== Requirement ==
Continue the Safeguards Rule text from where it stops.

== Supplied passage ==
━━━━━━

Definition
The Gramm-Leach-Bliley Act (GLBA), enacted in 1999, requires financial institutions under Federal Trade Commission jurisdiction to protect the security and confidentiality of customer information. The FTC's implementing regulation, the Safeguards Rule (16 C.F.R. Part 314), was substantially updated in 2021 with an effective compliance date of June 9, 2023 for most requirements. The 2023 Safeguards Rule is not a refinement of the original; it is a ground-up rewrite that introduces specific, enumerated technical requirements where the original rule offered only general principles.
The significance for security practitioners is the shift from a principles-based framework to a controls-based one. The original Safeguards Rule required a written information security program that was "reasonably designed" to protect customer information. The 2023 rule specifies what "reasonably designed" means in operational terms: who must own it, what risk assessment must cover, which controls must be deployed, how often penetration testing must occur, what must be reported to the Board, and when the FTC must be notified of a breach. This is a meaningful change for compliance teams that previously treated the Safeguards Rule as a policy exercise.

━━━━━━

== Entries shown ==
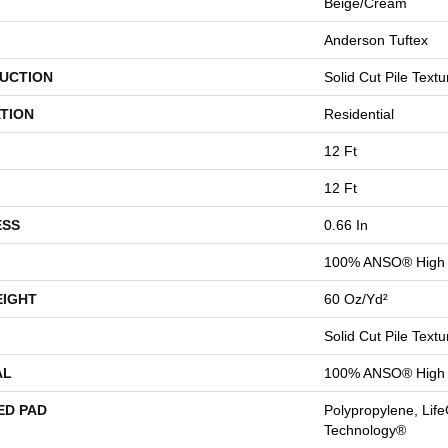
Beige/Cream
Anderson Tuftex
UCTION
Solid Cut Pile Textu
TION
Residential
12 Ft
12 Ft
ESS
0.66 In
100% ANSO® High 
EIGHT
60 Oz/yd²
Solid Cut Pile Textu
AL
100% ANSO® High 
ED PAD
Polypropylene, Life
Technology®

━━━━━━

== Answer space ==
GLBA Safeguards Rule compliance maps squarely to the Risk Governance and Assurance (RGA) domain in the Planetary Defense Model. RGA governs how organizations establish, measure, and sustain compliance postures across regulatory obligations. The 2023 Safeguards Rule is, in practical terms, a codified information security program specification that RGA must operationalize, monitor, and report against on a continuous basis.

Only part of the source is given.